Exercise aim —
Rewrite every item below, substituting "horizontal axis" for "x-axis" and keeping everything else the same. Omit the pictures from your answer.

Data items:
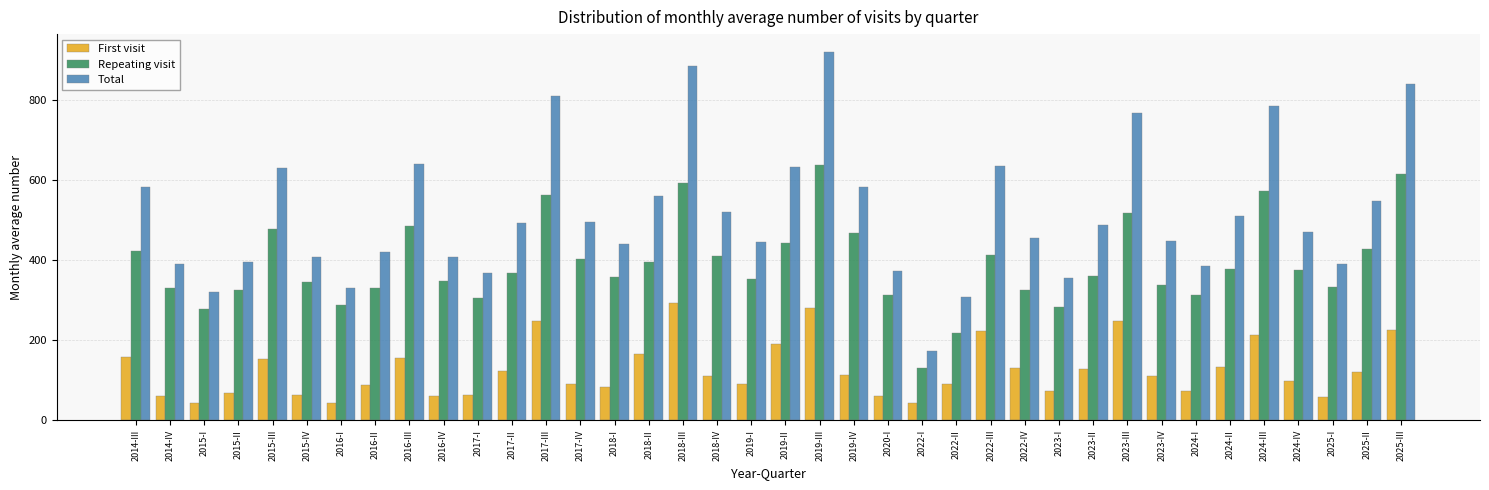

What is the difference between the highest and lowest values at 2016-I?

286.4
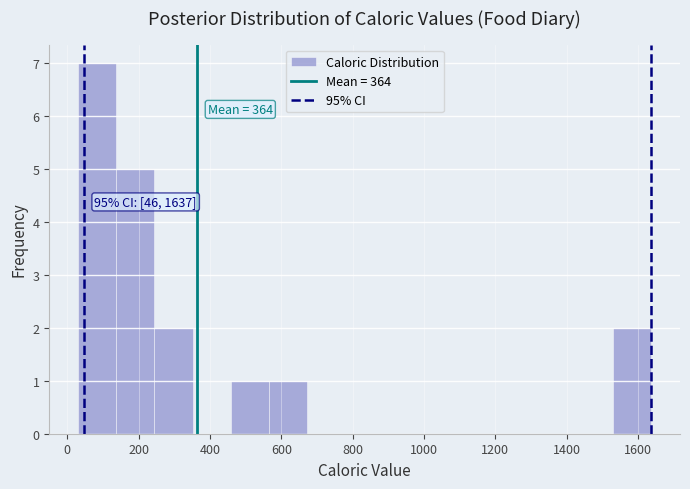

Which range on the x-axis has the tallest bar?

40 to 140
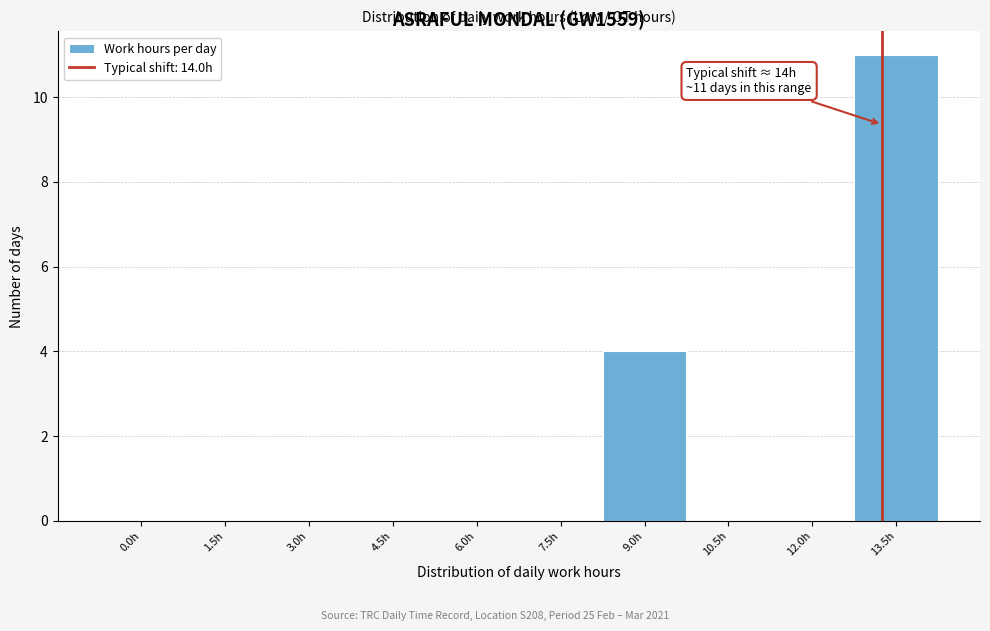

Reading right to left, extract all data points from this chart.

13.5h=11	12.0h=0	10.5h=0	9.0h=4	7.5h=0	6.0h=0	4.5h=0	3.0h=0	1.5h=0	0.0h=0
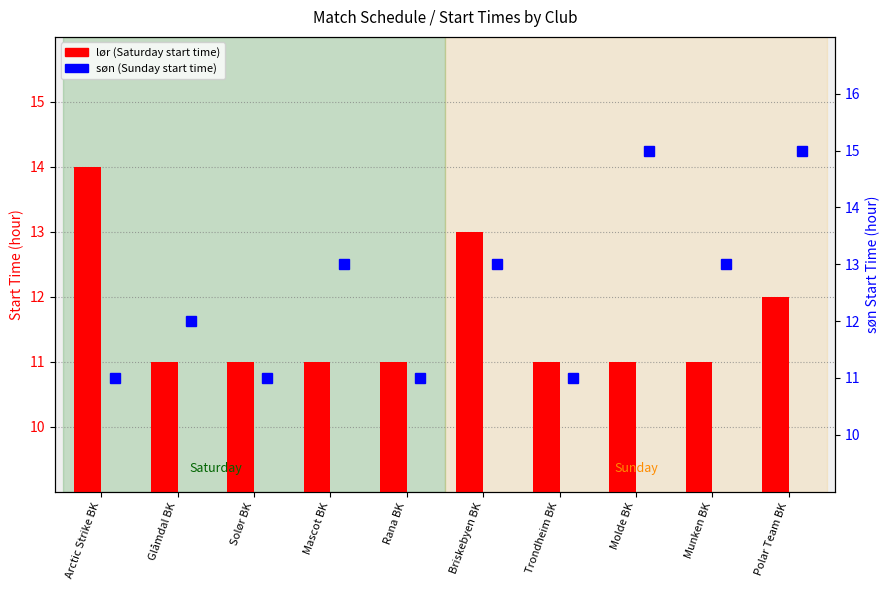

Where is lør (Saturday) nearest to the value 12?

Polar Team BK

Answer to the problem —
What is the difference between the highest and lowest values at 2016-I?

286.4

Which range on the horizontal axis has the tallest bar?

40 to 140

Reading right to left, extract all data points from this chart.

13.5h=11	12.0h=0	10.5h=0	9.0h=4	7.5h=0	6.0h=0	4.5h=0	3.0h=0	1.5h=0	0.0h=0

Where is lør (Saturday) nearest to the value 12?

Polar Team BK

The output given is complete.